** Opening Passage to read block **
During freshman year, I had my first crush. I looked forward to school, something I previously loathed, just so I could see him. While I was studying, I would think about seeing him. People would be talking to me, but in my head I would be planning my wedding to him.

I saw him every day during English and P.E., and I always assumed he liked me back because he would ignore the teacher and talk to me … about how badly he needed a “girl.” He also talked to me about some weird stuff. Once, he asked me if my eraser was a sex toy. Another time, he told me about how he enjoyed “reading” Playboy. I sat there staring at him like, “Wow, tell me more.” Frighteningly, at the time I considered every word he said either clever or profound.

Toward the end of ninth grade my interest in him started to wane. I also started to notice his annoying traits, like how he was convinced all atheists go to hell. I’m an atheist, and it seemed like he took every opportunity available to remind me of my eternal damnation.

“So why don’t you believe in God?” he asked me once.

“I just don’t,” I said.

He frowned. “What if someone took a shot at you, but you tripped right before they pulled the trigger so the bullet didn’t hit you? Are you saying that would be all chance?”

“Yeah …”

He shook his head. “You’re going to hell.”
** Closing Passage to read block **
> Required action: In the passage about a freshman-year crush, which two classes did the narrator share with him every day?
** Opening Data for review block **
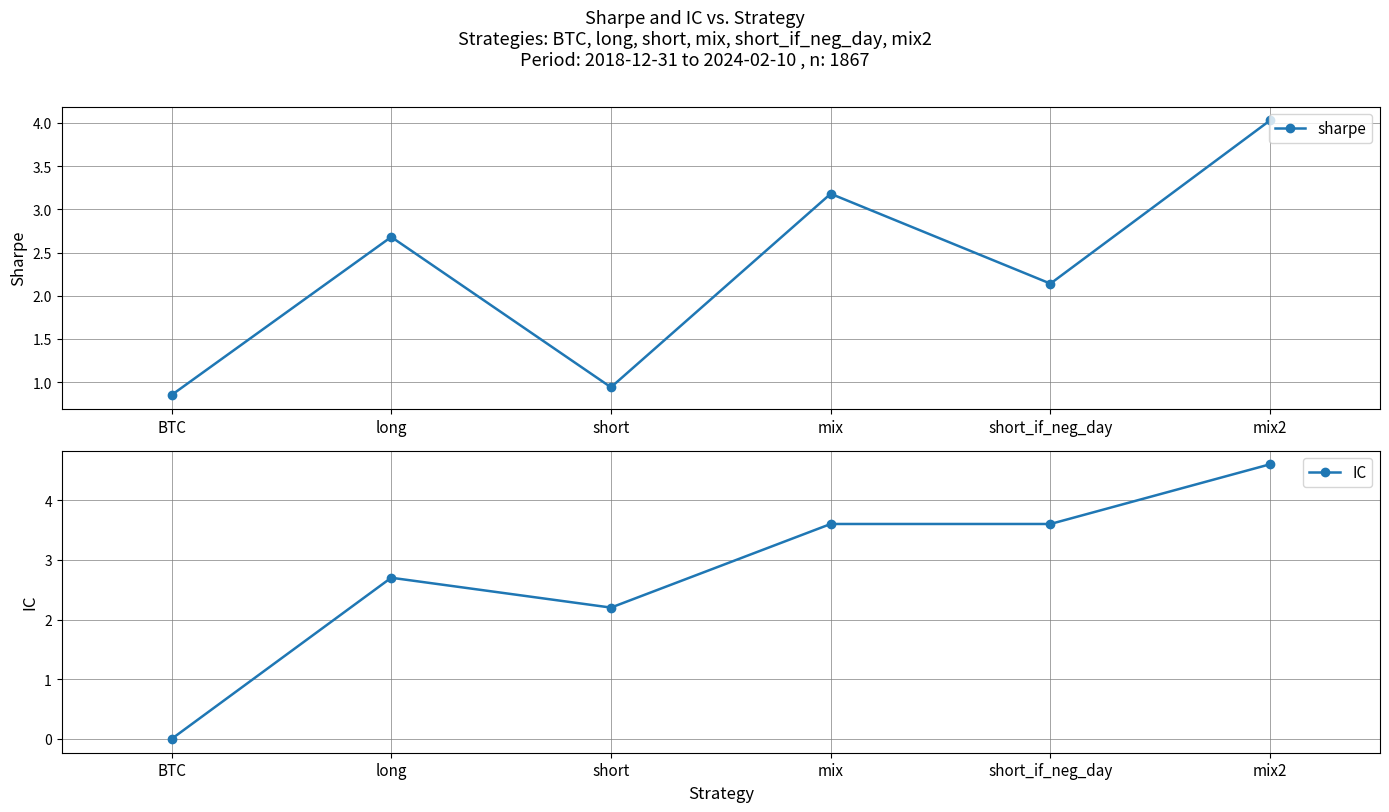

Where is IC nearest to the value 2?

short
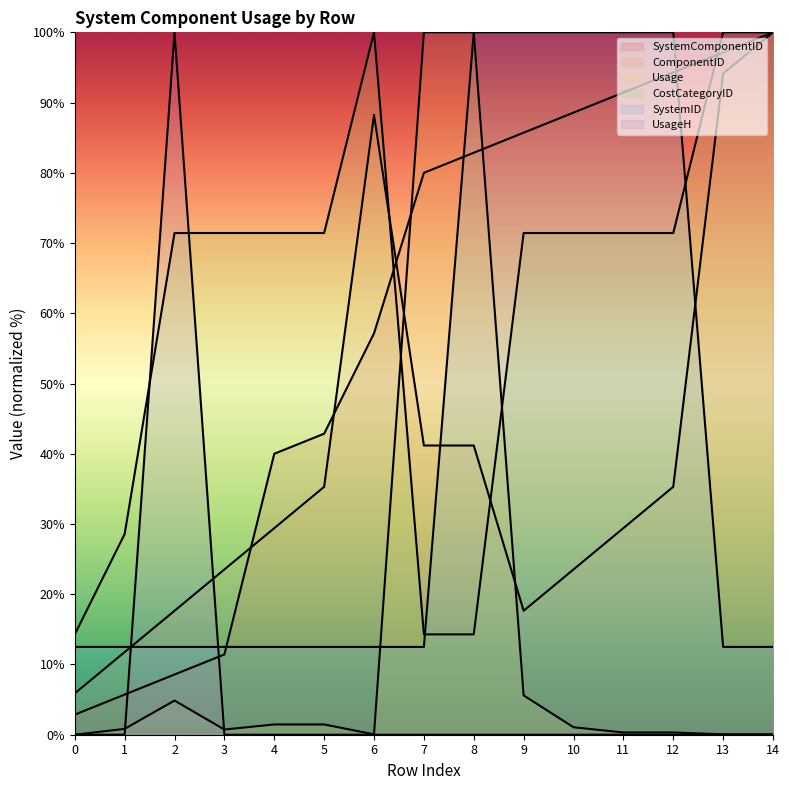

What is the maximum value shown in the chart?

100.0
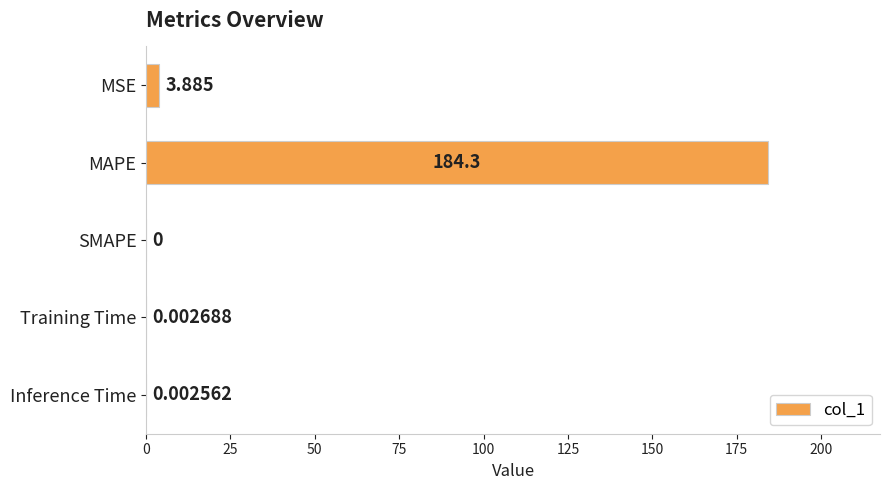

At which category does the chart reach its peak across all series?

MAPE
** Closing Data for review block **
> Answer box: English and P.E.